### AUFGABE 1
Wer ist laut dem vorliegenden Text Verfasser der Diffamierung im Spiegel?
### AUFGABE 2
Welchen Grund nennt der vorliegende Text dafür, dass jedermann in Breiviks „Manifest“ etwas für seine Zwecke finden wird? Antworte in ein bis drei Sätzen.
### AUFGABE 3
Mit welchen Eigenschaften und Bezeichnungen beschreibt der vorliegende Text Breiviks „Manifest“? Nenne alle.

### VORLIEGENDER TEXT
Norwegian Psycho (Seite 1)

Wie zu erwarten war, hat im Gefolge von Oslo/Utøya eine fröhliche und billige Hetze auf alles, was nicht Links ist, eingesetzt. Breiviks über weite Strecken geguttenbergtes „Manifest“, ein Weltanschauungen verschluckendes schwarzes Loch, ist voluminös und eklektizistisch vollgepackt genug, daß jedermann darin etwas für seine Zwecke finden wird. Wohl bekomm’s. Meine Lust, eine mit Halbwissen und Unterstellungen gespickte Diffamierung wie jene von Volker Weiß im Spiegel auch noch zu widerlegen, ist jedenfalls relativ gering.

### DATENLISTE
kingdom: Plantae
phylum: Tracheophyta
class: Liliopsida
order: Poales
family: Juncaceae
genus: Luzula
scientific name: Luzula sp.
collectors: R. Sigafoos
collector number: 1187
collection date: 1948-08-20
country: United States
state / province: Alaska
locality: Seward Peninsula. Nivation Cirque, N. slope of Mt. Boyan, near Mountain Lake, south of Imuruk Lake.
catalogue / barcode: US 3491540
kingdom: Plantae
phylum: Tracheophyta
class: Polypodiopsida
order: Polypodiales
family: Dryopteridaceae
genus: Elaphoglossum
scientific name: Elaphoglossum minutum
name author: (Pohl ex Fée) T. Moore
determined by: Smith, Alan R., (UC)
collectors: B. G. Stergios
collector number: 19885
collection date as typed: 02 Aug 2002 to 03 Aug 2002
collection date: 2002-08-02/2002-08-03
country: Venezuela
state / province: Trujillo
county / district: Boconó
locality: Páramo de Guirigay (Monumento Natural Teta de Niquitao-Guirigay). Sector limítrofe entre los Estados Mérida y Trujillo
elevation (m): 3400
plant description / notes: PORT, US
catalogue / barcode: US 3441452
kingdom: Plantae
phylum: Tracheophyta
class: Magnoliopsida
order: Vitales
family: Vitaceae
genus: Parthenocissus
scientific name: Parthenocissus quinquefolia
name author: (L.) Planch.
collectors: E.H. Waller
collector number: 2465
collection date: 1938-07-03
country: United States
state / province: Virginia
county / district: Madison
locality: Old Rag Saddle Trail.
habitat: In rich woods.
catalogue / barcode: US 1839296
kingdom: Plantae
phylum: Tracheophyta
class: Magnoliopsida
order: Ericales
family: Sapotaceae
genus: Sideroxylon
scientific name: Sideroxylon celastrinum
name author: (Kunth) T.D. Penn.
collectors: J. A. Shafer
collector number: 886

### LÖSUNG 1
Volker Weiß.

### LÖSUNG 2
Das „Manifest“ ist voluminös und eklektizistisch vollgepackt genug. Deshalb wird jedermann darin etwas für seine Zwecke finden.

### LÖSUNG 3
- über weite Strecken geguttenbergt
- ein Weltanschauungen verschluckendes schwarzes Loch
- voluminös
- eklektizistisch vollgepackt